YoloV12改进策略:Block改进|TAB,融合组内自注意力(IASA)和组间交叉注意力(IRCA)|即插即用
论文信息
本文提出了一种新颖的轻量级图像超分辨率网络,称为内容感知令牌聚合网络(CATANet)。该网络旨在解决基于Transformer的方法在高空间分辨率下的计算复杂度问题。CATANet通过高效的内容感知令牌聚合模块(CATA)来捕捉长距离依赖关系,同时保持高推理速度。
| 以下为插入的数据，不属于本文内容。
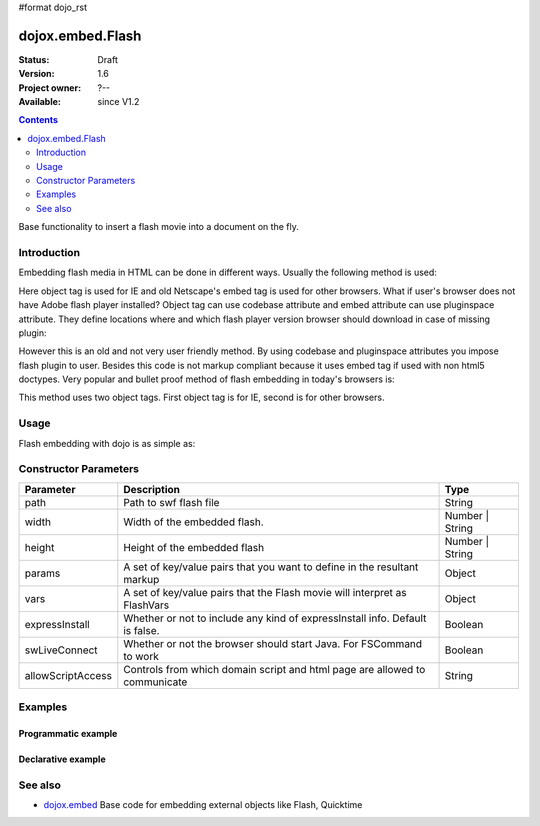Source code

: #format dojo_rst

dojox.embed.Flash
=================

:Status: Draft
:Version: 1.6
:Project owner: ?--
:Available: since V1.2

.. contents::
   :depth: 2

Base functionality to insert a flash movie into a document on the fly.


============
Introduction
============

Embedding flash media in HTML can be done in different ways. Usually the following method is used:

.. code-block :: html
 :linenos:

 <object classid="clsid:D27CDB6E-AE6D-11cf-96B8-444553540000" width="100%" height="700" id="flash1" name="flash1">
   <param name="movie" value="flash.swf">
   <param name="allowfullscreen" value="true">
   <param name='allowscriptaccess" value="always">
   <param name="flashvars" value="var_1=value_1&var_2=value_2">
   <embed id="flash1"
          name="flash1"
          src="flash.swf"
          width="100%"
          height="700"
          allowscriptaccess="always"
          allowfullscreen="true"
          flashvars="var_1=value_1&var_2=value_2"
   />
 </object>

Here object tag is used for IE and old Netscape's embed tag is used for other browsers. What if user's browser does not have Adobe flash player installed? Object tag can use codebase attribute and embed attribute can use pluginspace attribute. They define locations where and which flash player version browser should download in case of missing plugin:

.. code-block :: html
 :linenos:

 <object classid="clsid:D27CDB6E-AE6D-11cf-96B8-444553540000" width="100%" height="700" id="flash1" name="flash1" codebase="http://fpdownload.adobe.com/pub/shockwave/cabs/flash/swflash.cab#version=9,0,0,0">
   <param name="movie" value="flash.swf">
   <param name="allowfullscreen" value="true">
   <param name='allowscriptaccess" value="always">
   <param name="flashvars" value="var_1=value_1&var_2=value_2">
   <embed id="flash1"
          name="flash1"
          src="flash.swf"
          width="100%"
          height="700"
          allowscriptaccess="always"
          allowfullscreen="true"
          flashvars="var_1=value_1&var_2=value_2"
          pluginspace="http://www.adobe.com/go/getflashplayer"
   />
 </object>

However this is an old and not very user friendly method. By using codebase and pluginspace attributes you impose flash plugin to user. Besides this code is not markup compliant because it uses embed tag if used with non html5 doctypes. Very popular and bullet proof method of flash embedding in today's browsers is:

.. code-block :: html
 :linenos:
 
 <object classid="clsid:D27CDB6E-AE6D-11cf-96B8-444553540000" width="100%" height="700">
   <param name="movie" value="flash.swf" />
   <!--[if !IE]>-->
     <object type="application/x-shockwave-flash" data="flash.swf" width="100%" height="700">
   <!--<![endif]-->
     <h1>Alternative flash content</h1>
     <a href="http://get.adobe.com/flashplayer/"><img src="http://www.adobe.com/images/shared/download_buttons/get_flash_player.gif" alt="Get Adobe Flash player" /></a>
   <!--[if !IE]>-->
     </object>
   <!--<![endif]-->
 </object>

This method uses two object tags. First object tag is for IE, second is for other browsers.


=====
Usage
=====

Flash embedding with dojo is as simple as:

.. code-block :: html
 :linenos:

 <script type="text/javascript">
   dojo.require("dojox.embed.Flash");
   dojo.addOnLoad(function(){
     var movie = new dojox.embed.Flash({
       path: '/path-to-swf/flash.swf',
       width: '100%',
       height: 700,
       params: {wmode: 'opaque'},
       vars: {customFlashVariable: 'value'}
     }, "flashContainer");
   });
 </script>

 <div id="flashContainer">
   <h1>Alternative flash content</h1>
   <a href="http://get.adobe.com/flashplayer/"><img src="http://www.adobe.com/images/shared/download_buttons/get_flash_player.gif" alt="Get Adobe Flash player" /></a>
 </div>

======================
Constructor Parameters
======================

+------------------+------------------------------------------------------------------------------+---------------------------+
|**Parameter**     |**Description**                                                               |**Type**                   |
+------------------+------------------------------------------------------------------------------+---------------------------+
|path              |Path to swf flash file                                                        |String                     |
+------------------+------------------------------------------------------------------------------+---------------------------+
|width             |Width of the embedded flash.                                                  |Number | String            |
+------------------+------------------------------------------------------------------------------+---------------------------+
|height            |Height of the embedded flash                                                  |Number | String            |
+------------------+------------------------------------------------------------------------------+---------------------------+
|params            |A set of key/value pairs that you want to define in the resultant markup      |Object                     |
+------------------+------------------------------------------------------------------------------+---------------------------+
|vars              |A set of key/value pairs that the Flash movie will interpret as FlashVars     |Object                     |
+------------------+------------------------------------------------------------------------------+---------------------------+
|expressInstall    |Whether or not to include any kind of expressInstall info. Default is false.  |Boolean                    |
+------------------+------------------------------------------------------------------------------+---------------------------+
|swLiveConnect     |Whether or not the browser should start Java. For FSCommand to work           |Boolean                    |
+------------------+------------------------------------------------------------------------------+---------------------------+
|allowScriptAccess |Controls from which domain script and html page are allowed to communicate    |String                     |
+------------------+------------------------------------------------------------------------------+---------------------------+




========
Examples
========

Programmatic example
--------------------

.. code-block :: html
 :linenos:

 <script type="text/javascript">
   dojo.require("dojox.embed.Flash");
   dojo.addOnLoad(function(){
     var movie = new dojox.embed.Flash({
       path: '/path-to-swf/flash.swf',
       width: '100%',
       height: 700,
       params: {wmode: 'opaque'},
       vars: {customFlashVariable: 'value'}
     }, "flashContainer");
   });
 </script>

 <div id="flashContainer">
   <h1>Alternative flash content</h1>
   <a href="http://get.adobe.com/flashplayer/"><img src="http://www.adobe.com/images/shared/download_buttons/get_flash_player.gif" alt="Get Adobe Flash player" /></a>
 </div>


Declarative example
-------------------

.. code-block :: html
 :linenos:

 <script type="text/javascript">
   dojo.require("dojo.parser");
   dojo.require("dojox.embed.Flash");
 </script>

 <div data-dojo-type="dojox.embed.Flash" data-dojo-props="path:'/path-to-swf/flash.swf', width:'100%', height:300">
   <h1>Alternative flash content</h1>
   <a href="http://get.adobe.com/flashplayer/"><img src="http://www.adobe.com/images/shared/download_buttons/get_flash_player.gif" alt="Get Adobe Flash player" /></a>
 </div>


========
See also
========

* `dojox.embed <dojox/embed>`_ Base code for embedding external objects like Flash, Quicktime
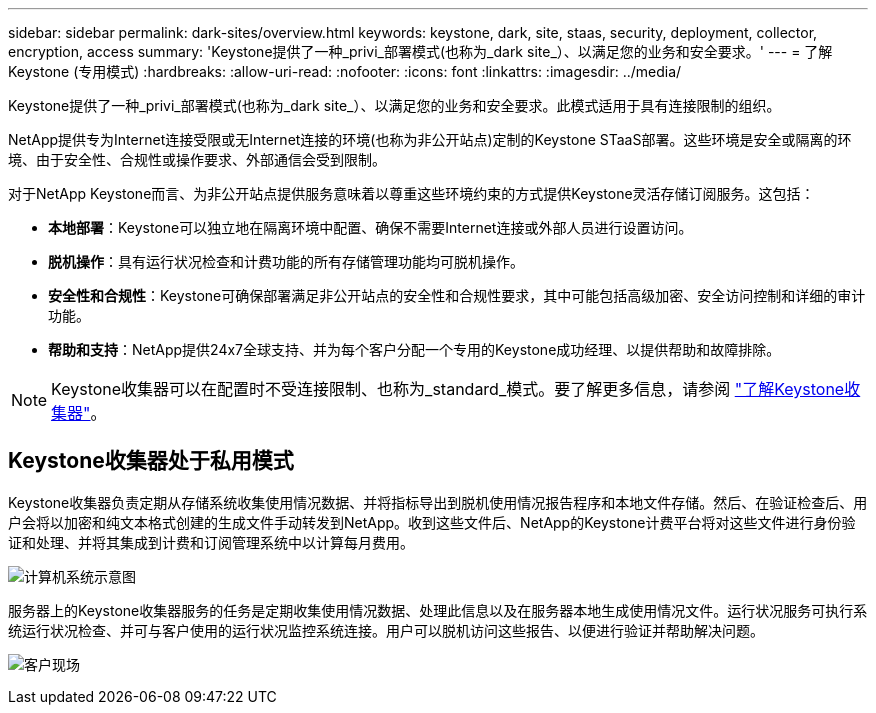 ---
sidebar: sidebar 
permalink: dark-sites/overview.html 
keywords: keystone, dark, site, staas, security, deployment, collector, encryption, access 
summary: 'Keystone提供了一种_privi_部署模式(也称为_dark site_）、以满足您的业务和安全要求。' 
---
= 了解Keystone (专用模式)
:hardbreaks:
:allow-uri-read: 
:nofooter: 
:icons: font
:linkattrs: 
:imagesdir: ../media/


[role="lead"]
Keystone提供了一种_privi_部署模式(也称为_dark site_）、以满足您的业务和安全要求。此模式适用于具有连接限制的组织。

NetApp提供专为Internet连接受限或无Internet连接的环境(也称为非公开站点)定制的Keystone STaaS部署。这些环境是安全或隔离的环境、由于安全性、合规性或操作要求、外部通信会受到限制。

对于NetApp Keystone而言、为非公开站点提供服务意味着以尊重这些环境约束的方式提供Keystone灵活存储订阅服务。这包括：

* *本地部署*：Keystone可以独立地在隔离环境中配置、确保不需要Internet连接或外部人员进行设置访问。
* *脱机操作*：具有运行状况检查和计费功能的所有存储管理功能均可脱机操作。
* *安全性和合规性*：Keystone可确保部署满足非公开站点的安全性和合规性要求，其中可能包括高级加密、安全访问控制和详细的审计功能。
* *帮助和支持*：NetApp提供24x7全球支持、并为每个客户分配一个专用的Keystone成功经理、以提供帮助和故障排除。



NOTE: Keystone收集器可以在配置时不受连接限制、也称为_standard_模式。要了解更多信息，请参阅 link:../installation/installation-overview.html["了解Keystone收集器"]。



== Keystone收集器处于私用模式

Keystone收集器负责定期从存储系统收集使用情况数据、并将指标导出到脱机使用情况报告程序和本地文件存储。然后、在验证检查后、用户会将以加密和纯文本格式创建的生成文件手动转发到NetApp。收到这些文件后、NetApp的Keystone计费平台将对这些文件进行身份验证和处理、并将其集成到计费和订阅管理系统中以计算每月费用。

image:dark-sites-diagram-computer-system.png["计算机系统示意图"]

服务器上的Keystone收集器服务的任务是定期收集使用情况数据、处理此信息以及在服务器本地生成使用情况文件。运行状况服务可执行系统运行状况检查、并可与客户使用的运行状况监控系统连接。用户可以脱机访问这些报告、以便进行验证并帮助解决问题。

image:dark-sites-customer-premise.png["客户现场"]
- 论文连接:https://arxiv.org/pdf/2503.06896
- Github代码链接: https://github.com/EquationWalker/CATANet
创新点
- 内容感知令牌聚合模块(CATA):该模块通过聚合内容相似的令牌来减少冗余信息,提高效率。与传统方法不同,CATA在训练阶段更新令牌中心,而在推理阶段保持不变,从而加快推理速度。
- 组内自注意力(IASA)和组间交叉注意力(IRCA):这两种机制分别用于在内容感知区域内和组间进行信息交互,增强了模型对远距离依赖关系的捕捉能力。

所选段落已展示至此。